Di sekolah, Khanza yang biasanya riang, ceria, suja jahil dan suka bernyanyi. Kini ia menjadi lebih pendiam, ia juga menjauhi Hanif, ketika mereka berpapasan saja, Khanza tidak menegurnya. 

"Khanza kenapa ya? Apa karena aku tidak melayat ke rumahnya, terus dia ngambek? Marah gitu sama aku?" Hanif bertanya dalam hati.

Ingin sekali Hanif menegurnya sahabatnya tersebut. Namun, semua itu masih ia tahan karena sang kekasih menempel terus di lengannya, seperti enggan kehilangannya. Bahkan mereka duduk bersebelahan saja, Khanza sama sekali tidak menengok ke arah Hanif.

Di sekolah, kali ini Khanza tidak berulah. Jam kosong pun ia tidak membolos lagi. Ia malah menggunakan kesempatan itu untuk tidur.

Ingin sekali Hanif menegur Khanza, tapi ia takut jika kakak sepupunya akan berulah lagi dengan kepadanya. Khanza adalah sahabat yang baik bagi Hanif, namun tangan dan jiwa Hanif meronta-ronta jika tidak menegur Khanza.

"Za, lo ngantuk?" tanya Hanif.

"Tidak, gue cuma bosen aja gitu.
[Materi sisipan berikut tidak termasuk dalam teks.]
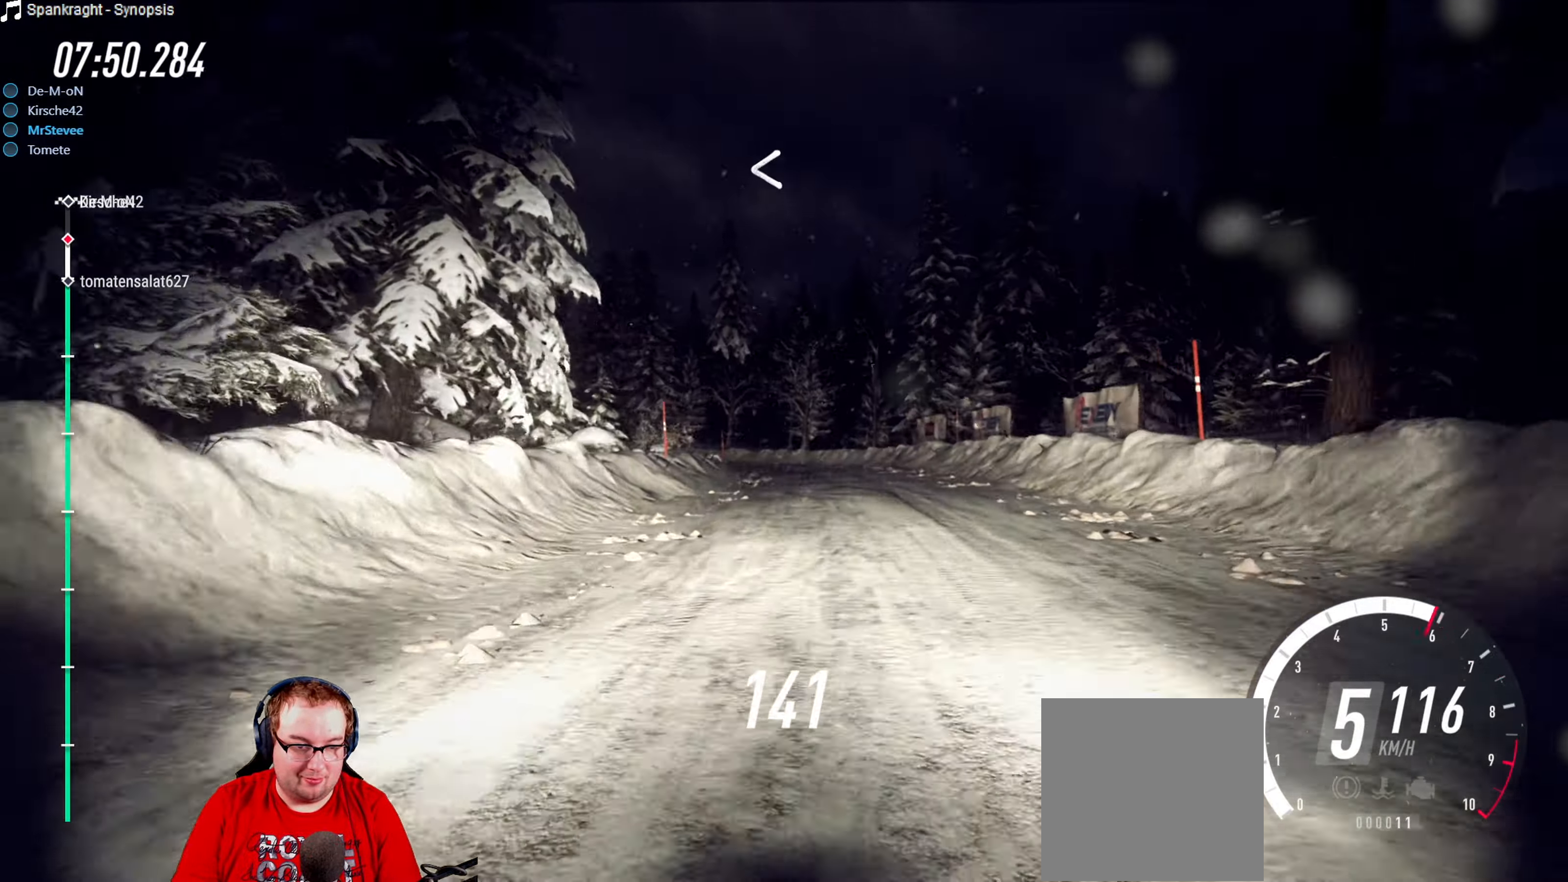
{"buttons": [], "left_stick": "down-left", "right_stick": "center", "events": [[84, "L2", "up"], [84, "left_stick", "center"], [234, "left_stick", "right"], [384, "left_stick", "center"], [500, "left_stick", "down-left"]]}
Jam kosong bikin gue males ngapa-ngapain," jawab Khanza.

"Mau nyanyi?" tanya Hanif dengan senyuman.

"Nyanyi tidak ada musik ya nggak seru Nif," jawab Khanza meletakkan kepalanya lagi di meja.

"Siapa bilang nggak ada musik, nih gue bawa gitar buat lu!" seru Hanif memberikan gitar kepada Khanza.

Khanza heran dengan Hanif, tiba-tiba saja ia memberinya gitar yang ia ambil dari ruang musik milik sekolah. Dengan senyumannya, kemungkinan Hanif sudah mulai mau berteman dengannya lagi.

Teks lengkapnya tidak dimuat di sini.